Not to mention that lots of other stain treatments use PFOS's sister chem, PFOA. That's the one used in Teflon you know, the likely carcinogen that's in 95 per cent of our bloodstreams. It'll be largely phased out by 2010, but it's still on shelves.
So what's a life-loving, earth-hugging citizen to do about all that furniture that's bound to see some spaghetti splotches or wine drops? Well, for one, don't buy a white couch. I nearly did a few years ago, then flashbacks about all the times I'd spilled food and booze in my life made me ixnay the idea. Two, jump on stains as soon as they occur. If the old salt and soda water options fail, try blotting a mix of laundry detergent and very hot water on your stains using a damp but not dripping-wet cloth or sponge, or lightly scrub with a brush.
Or keep a bucket of seaweed-based Pink Solution on hand (you can order some at http://pinksolution.ca). This natural BC-made concentrate gets out absolutely everything (even five-year old carpet stains, according to my mom) and can be used in a rented steam cleaner for heavy-duty jobs.
But you asked about pretreating, and the answer is: there is no readily available all-natural stain repellent on the market for furniture fabric. You can smear beeswax on your boots and silicone on your tent, but they don't sell that kind of thing for couches.
I did, however, contact Nikwax, the maker of a nontoxic, water-based, fluorocarbon-free stain repellent used on outdoor gear and clothing. A rep told me you can sponge a solution of Nikwax waterproofing for fabrics on a patch of your couch to see how it turns out before doing the whole thing. If your sofa has slipcovers, you can use the wash-in formula.
This stuff does contain mineral oil, which is petroleum-based, but it's probably your best bet, and you can get it at Mountain Equipment Co-op.
Other than that, you can try sticking to your mom's rule of not eating on the couch, but stop short of your grandma's strategy of covering furniture with plastic.
Q How can I recycle my shingles, and what eco-alternatives are there for replacing them?

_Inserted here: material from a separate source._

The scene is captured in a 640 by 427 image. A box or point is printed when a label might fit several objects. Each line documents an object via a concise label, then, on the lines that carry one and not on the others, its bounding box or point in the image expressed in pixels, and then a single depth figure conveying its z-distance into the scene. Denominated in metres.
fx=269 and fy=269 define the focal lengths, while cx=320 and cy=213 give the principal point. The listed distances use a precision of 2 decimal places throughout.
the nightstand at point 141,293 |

A First the bad news. Unfortunately, the city doesn't recycle building materials, althoug it's looking into it. Some U.S. states actually oppose shingle recycling because of the risk of asbestos contamination. Others give shingles a second life in roads. Finding anyone who'll recycle them in Toronto, however, is proving impossible. Even renowned recyclers like Turtle Island just junk them. And the people at 1-800-Got-Junk say that, depending on the shingle, it might or might not be recycled.
As for new roofing options, you've got a few to pick from that are way more sustainable than fossil-fuel-based asphalt or over-mined clay tiles or logged cedar shakes. Ontario-made EnviroShakes are made of recycled plastics, wood waste and rubber from old tires. They kind of look like cedar shakes, they're maintenance free and you can install them yourself. And they come with a 50-year guarantee. You can get them from $3.50 per square feet (see Enviroshake.com for retailers).

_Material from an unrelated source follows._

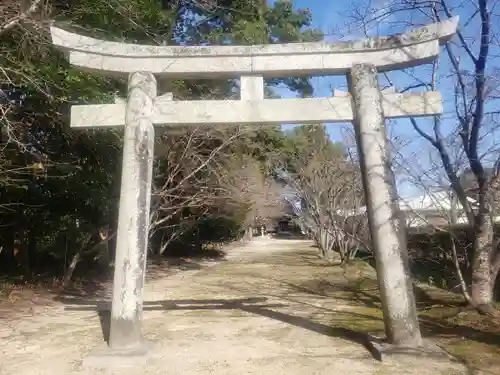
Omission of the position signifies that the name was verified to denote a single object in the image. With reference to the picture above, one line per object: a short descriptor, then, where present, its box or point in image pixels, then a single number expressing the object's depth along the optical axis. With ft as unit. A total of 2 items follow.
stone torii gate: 17.57
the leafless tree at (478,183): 22.06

If you've got a relatively flat roof and a few extra grand, forget shingles, baby, and go for drought-resistant, low-maintenence sedum grasses or ready-grown grass tiles. Green roofs keep your house cooler than a black roof, lower your power bills and pump clean oxygen. But you'll definitely need a pro to figure out if your roof is structurally sound and prep it for planting. ELT Easy Green will do it from $15 a square foot, but they also have DIY options for about $10 (www. eltgreenroofs.com).
Solar shingles sound cool, but according to those in the know, the only solar roofing products that are Canada-proof are Uni-Solar shingles. They look slick, but they cost a fortune and you can't sweep off the snow in winter. You'd be better off putting panels on the ground where you can adjust the angles seasonally to milk the most sunlight.